Testo estratto:

La querelle medio orientale ha vissuto la sua akmè negativa in coincidenza con il termine dell’anno e, soprattutto, con il delinearsi delle varie evoluzioni geopolitiche regionali che hanno di fatto reso ancora più labile la stabilità dell’area. Un’analisi della situazione trova un interessante (e quasi obbligato) start iniziale in Israele, dove il conflitto con i palestinesi risulta animato da diverse dinamiche, sia di carattere interno che estero, in grado di condizionarne lo sviluppo.
Lo scontro tra Tsahal ed il movimento armato palestinese viene attualmente combattuto sia per conquistare territorio (e preziose risorse idriche), sia per riaffermare una precisa identità e contempla un’asimmetria dell’offesa - portata dalla fazione palestinese - cui fa seguito, secondo copione, una reazione sovente sproporzionata da parte israeliana.
La situazione politica interna ai due schieramenti destabilizza ulteriormente la situazione e si fonda su elementi talvolta di difficile ed immediata comprensione per un osservatore occidentale specie se europeo.

Estratto dei dati:
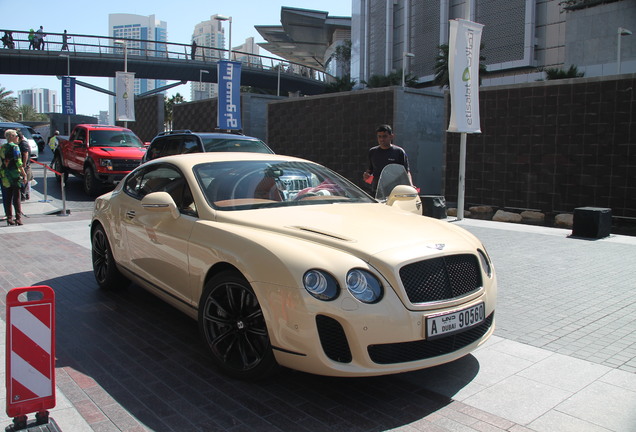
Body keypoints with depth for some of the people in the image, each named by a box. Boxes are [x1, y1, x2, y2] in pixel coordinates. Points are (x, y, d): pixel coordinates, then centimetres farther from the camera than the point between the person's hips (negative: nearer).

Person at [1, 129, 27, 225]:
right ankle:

Compito assegnato A:
Traduca in inglese la seguente frase del testo sul conflitto mediorientale: «La situazione politica interna ai due schieramenti destabilizza ulteriormente la situazione e si fonda su elementi talvolta di difficile ed immediata comprensione per un osservatore occidentale specie se europeo.»
Compito assegnato B:
Prosegua il testo sul conflitto mediorientale a partire dalla sua ultima frase.

Risposta scritta A:
The internal political situation within the two camps further destabilizes the situation and rests on elements that are at times hard to grasp immediately for a Western observer, especially a European one.

Risposta scritta B:
L’ortodossia religiosa ebraica, le diverse interpretazioni su cui si sono basate le politiche di insediamento dei coloni unitamente ad eventi riguardanti la condotta di esponenti politici israeliani, la travagliata convivenza politica delle due anime di Fatah e Hamas da parte palestinese, non forniscono alcun possibile auspicio di solidità: il premier Netanyahu (foto) è politicamente indebolito da alcuni scandali finanziari che lo sfiorano, mentre Abu Mazen è usurato da una reggenza che non ha portato risultati percepibili dalla popolazione, a dimostrazione che quando le leadership si indeboliscono le crisi si acuiscono.
Se è vero che da un lato l’accordo tra Abu Mazen e Ismail Haniyeh (senza dimenticare il più integralista Yahya al-Sinwar assurto agli onori della cronaca mediorientale nel corso del 2017) consentirà all’ANP di tornare a governare Gaza, dall’altro rimane il problema della regolarizzazione e soprattutto del controllo del braccio armato di Hamas. Tenuto conto della logica che sottende sempre l’agire della Stella di Davide, non appare fuorviante ipotizzare che quel che si intende ottenere non ha nulla a che vedere con una effettiva rioccupazione di Gaza per mezzo di un conflitto inutile, quanto con un tentativo di contenere Hamas, peraltro sempre più considerato anche in Cisgiordania ma altrettanto consapevole dell’oggettiva impossibilità di gettare in mare Israele mercè l’improbabile apertura di coraniche porte infernali, dato che, finora, l’appoggio dei Paesi islamici si è concretizzato in proclami e forniture di armamenti senza fattivi coinvolgimenti bellici sul campo.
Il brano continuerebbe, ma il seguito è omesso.